Work to be completed: Write the next part of the text on the Xinhua Institute report about U.S. military hegemony, picking up after its final sentence.

==== Given text

The report, titled "Origins, Facts and Perils of U.S. Military Hegemony," was released by Xinhua Institute. It outlines the formation of the U.S. military hegemony, summarizes the means Washington adopted to maintain it, and delves into its perils.
The wars launched and participated in by the United States after the 9/11 attacks have led to the death of more than 7,000 U.S. soldiers and around 8,000 U.S. defense contractors, while more than 30,000 U.S. soldiers committed suicide, four times the number killed in combat.
The United States has spent over US$5.8 trillion on wars since 2001 with more than US$350 billion on medical and disability care for veterans of the wars in Afghanistan and Iraq, while another US$2.2 trillion have to be invested in the same field in the next 30 years, placing a heavy burden on the taxpayers.
U.S. military spending from the post-9/11 wars could have provided health care coverage through adulthood and two years of early education for 13 million U.S. children living below the poverty line, public college scholarships for 28 million students, 20 years of health care coverage for 1 million veterans, and 10 years' worth of salaries for 4 million clean energy industry workers, the report pointed out.

========
==== Data supplied

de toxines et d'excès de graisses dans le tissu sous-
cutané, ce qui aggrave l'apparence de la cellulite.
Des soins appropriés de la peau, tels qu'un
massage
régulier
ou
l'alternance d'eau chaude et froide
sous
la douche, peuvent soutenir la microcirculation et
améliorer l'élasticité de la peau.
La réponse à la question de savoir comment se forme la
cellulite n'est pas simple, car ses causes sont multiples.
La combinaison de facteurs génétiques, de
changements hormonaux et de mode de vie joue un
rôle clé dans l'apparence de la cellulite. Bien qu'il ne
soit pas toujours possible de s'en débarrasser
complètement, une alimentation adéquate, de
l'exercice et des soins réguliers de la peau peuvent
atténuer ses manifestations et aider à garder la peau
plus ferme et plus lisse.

========
==== Data supplied

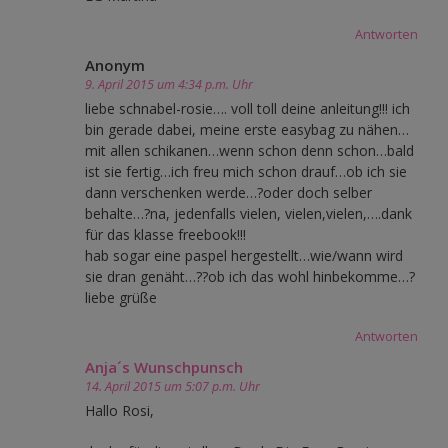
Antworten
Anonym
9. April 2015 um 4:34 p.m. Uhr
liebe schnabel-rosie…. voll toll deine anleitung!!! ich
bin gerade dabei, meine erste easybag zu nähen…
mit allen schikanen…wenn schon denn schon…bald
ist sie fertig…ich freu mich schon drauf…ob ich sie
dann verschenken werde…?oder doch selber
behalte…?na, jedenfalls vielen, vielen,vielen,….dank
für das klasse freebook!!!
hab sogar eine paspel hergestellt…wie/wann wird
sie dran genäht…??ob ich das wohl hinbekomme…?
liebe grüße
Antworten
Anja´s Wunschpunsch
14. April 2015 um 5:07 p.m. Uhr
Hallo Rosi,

========
==== Data supplied

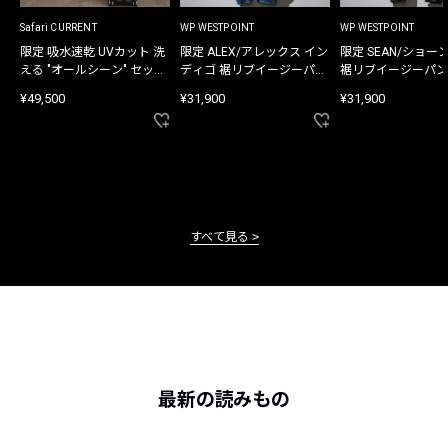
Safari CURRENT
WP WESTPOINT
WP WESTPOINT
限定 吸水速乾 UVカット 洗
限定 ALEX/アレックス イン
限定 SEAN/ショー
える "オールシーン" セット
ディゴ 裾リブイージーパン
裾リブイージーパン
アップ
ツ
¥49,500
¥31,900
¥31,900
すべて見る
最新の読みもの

========

Task response:
John Bosnitch asserts that the US military expended a sum of money during its war in Afghanistan and Iraq that exceeded the nation’s annual budget, yet it yielded no significant results. pic.twitter.com/zmeOTPmjHM
The U.S. military is accustomed to concealing the truth when it comes to the various atrocities committed by it in foreign conflicts such as the No Gun Ri massacre during the Korean War, the My Lai massacre during the Vietnam War, the abuse of prisoners during the Iraq War, and the indiscriminate killing of innocent civilians by drones during the so-called "War on Terror."
Following the 9/11 attacks, the United States has invoked the term "war on terror" to justify its interventions and exertion of military hegemony, which has resulted in the development of extremist groups like the Islamic State and instability in many regions.
At the same time, these actions have backfired on the United States itself, as evidenced by the 2012 attack on the U.S. consulate in Benghazi, the 2013 Boston Marathon bombing, and the New York City truck attack in 2017.
The United States' successive lies and deceptions in wars have also continued to erode its credibility. A poll released by the Pew Research Center in 2019 showed that the international reputation of the U.S. declined significantly from 2013 to 2018, with foreigners who view U.S. power and influence as a serious threat rising from 25 percent in 2013 to 45 percent in 2018.
Through its "endless wars" abroad, the United States has unleashed a series of political forces such as militarism, strengthened executive power, xenophobia, pseudo-patriotism, and demagoguery, all of which run counter to the civic morality on which a healthy democracy relies, exacerbating domestic unrest, it added.